Whoa, been over to Google Maps lately and checked out the new "Street View?" Holy smokes, I don't know whether to cry with joy or laugh in terror.

Street View allows you to navigate video stills of streets as if you were walking them (only major streets in cities in the SF Bay Area, and other major streets in a handful of American and Canadian cities, have been thus mapped as of this writing). You can also pan 360 degrees and zoom to the level that you can see the face of a person walking on the sidewalk.

The joy: so frikken cool, and I've already had a ball looking at my friends' neighborhoods and homes. I look forward to navigating cities I've never visited and might not ever, like Sao Paulo in Brazil or any number of places in Australia, and of course finally seeing what it looks like around where some of my online friends live.

But the joy is also the terror. People are already squawking about privacy issues and the ever-growing possibility of Google becoming the all-seeing big bad, in cahoots with evil corporations, evil governments, NAMBLA, all of the former, or [insert not-as-all-seeing, but with a compliant Goog, as-equally-big-bad average citizen nemesis here] to divide us from our hard-earned cash, put us in jail, take away our [speech, guns, porno, etc.], indoctrinate our children, or other equally wicked wickedness.

I know we've all watched and read enough sci-fi to be concerned about the implications of anything that may sow the seeds of dystopia, but is it really that much of a problem?
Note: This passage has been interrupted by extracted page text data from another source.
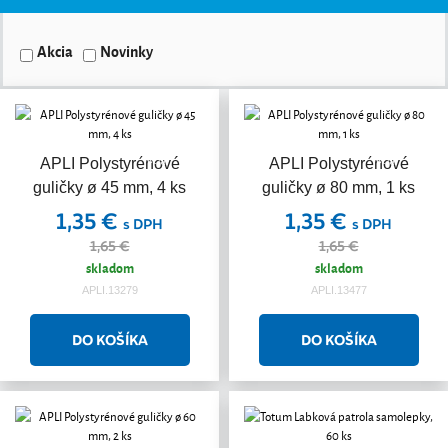
Akcia
Novinky
Akcia
Akcia
APLI Polystyrénové
APLI Polystyrénové
guličky ø 45 mm, 4 ks
guličky ø 80 mm, 1 ks
1,35 €
1,35 €
s DPH
s DPH
1,65 €
1,65 €
skladom
skladom
APLI.13279
APLI.13477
In this increasingly web-based world, is Mr. Murdoch tracking your every word on MySpace and selling it to The Gap more or less sinister than your husband possibly seeing you kiss your lover goodbye in your driveway on Street View?

I guess the question is less that than this: in this increasingly web-based world, are we becoming too comfortable, and it is time to start reining in our personal presence on the web? Or should we just trust and realize that to live in a reasonable manner you'll never be off the grid entirely, so just roll with (or without) caution?